At the Geekwire summit on Tuesday, Amazon worldwide consumer CEO Jeff Wilke seemed to hint that their second headquarters won’t be located in the Pacific Northwest. But officially, Amazon maintains that’s not the case.
“We will give serious consideration to every HQ2 proposal we receive from across North America,” said Amazon spokesperson Adam Sedo, “including from communities across the Pacific Northwest.”
Two separate efforts to keep the headquarters in the area are underway, one from King and Snohomish counties and the other from Tacoma and the south Sound. A King County spokesperson directed Curbed Seattle to Amazon for comment.

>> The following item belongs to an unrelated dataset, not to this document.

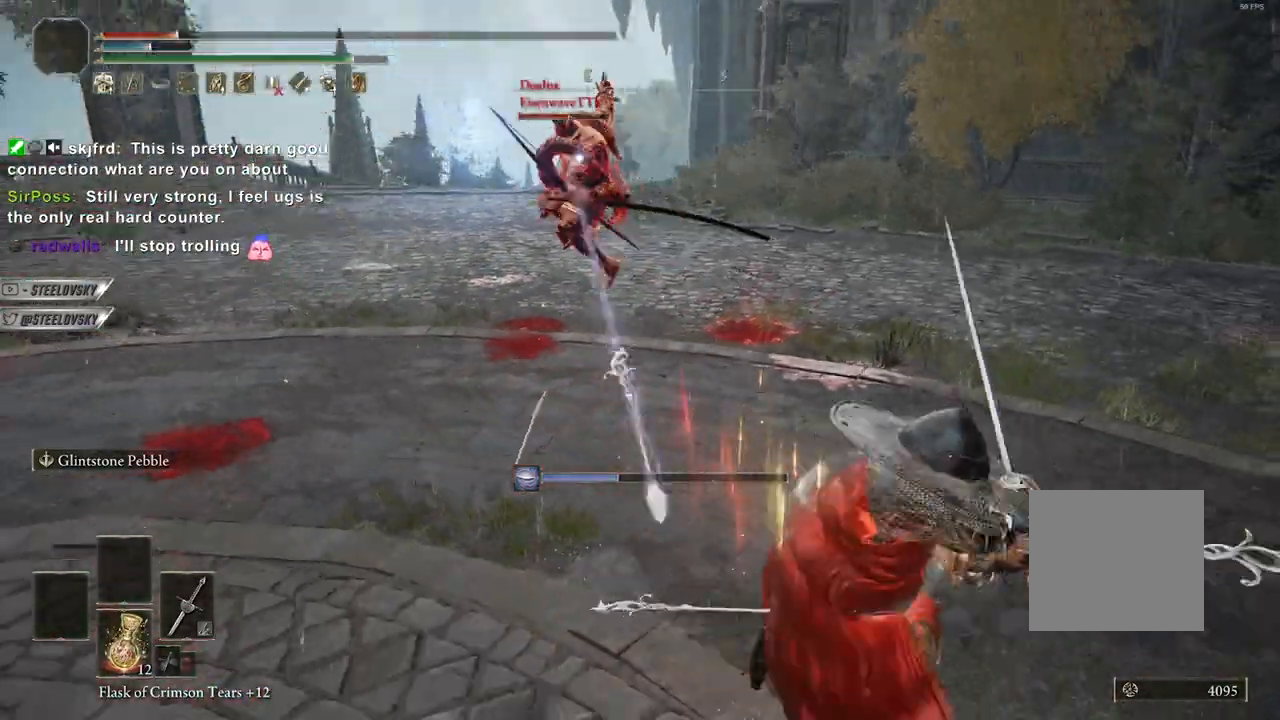
{"buttons": ["CIRCLE"], "left_stick": "up-right", "right_stick": "center", "events": [[283, "left_stick", "up"], [500, "left_stick", "up-right"]]}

“Not everybody wants to live in the Northwest,” said Wilke during an onstage interview. “It’s been terrific for me and my family, but I think we may find another location allows us to recruit a different collection of employees.”
Could’ve fooled Amazon of four years ago, who produced a video singing “outdoorsy” Seattle’s praises for recruitment purposes (“Everybody runs! Everybody does Crossfit!”), giving away the local secret that it actually doesn’t rain that much.
Still, a major consideration for the second headquarters is the ability to attract a talent pool—and Amazon already has access to Seattle-area tech talent.
Wilke’s words could be worrisome for some. Since the second-headquarters announcement, many have been keen to keep Amazon around. That includes city councilor Bruce Harrell during his brief stint as interim mayor, when he signed an executive order directing the city to bid. “Amazon’s decision to launch and grow here has brought tremendous benefits and real challenges,” said now-interim mayor Tim Burgess presenting his city budget. Business groups jumped to defend Amazon—although they hadn’t asked for it—against Seattle’s business environment.
But not everyone wants Amazon to live in the Northwest, either. The company’s HQ2 announcement stirred up already tense feelings about their presence in Seattle, summed up in the extremely direct Crosscut headline, “Amazon earned Seattle’s hostility.”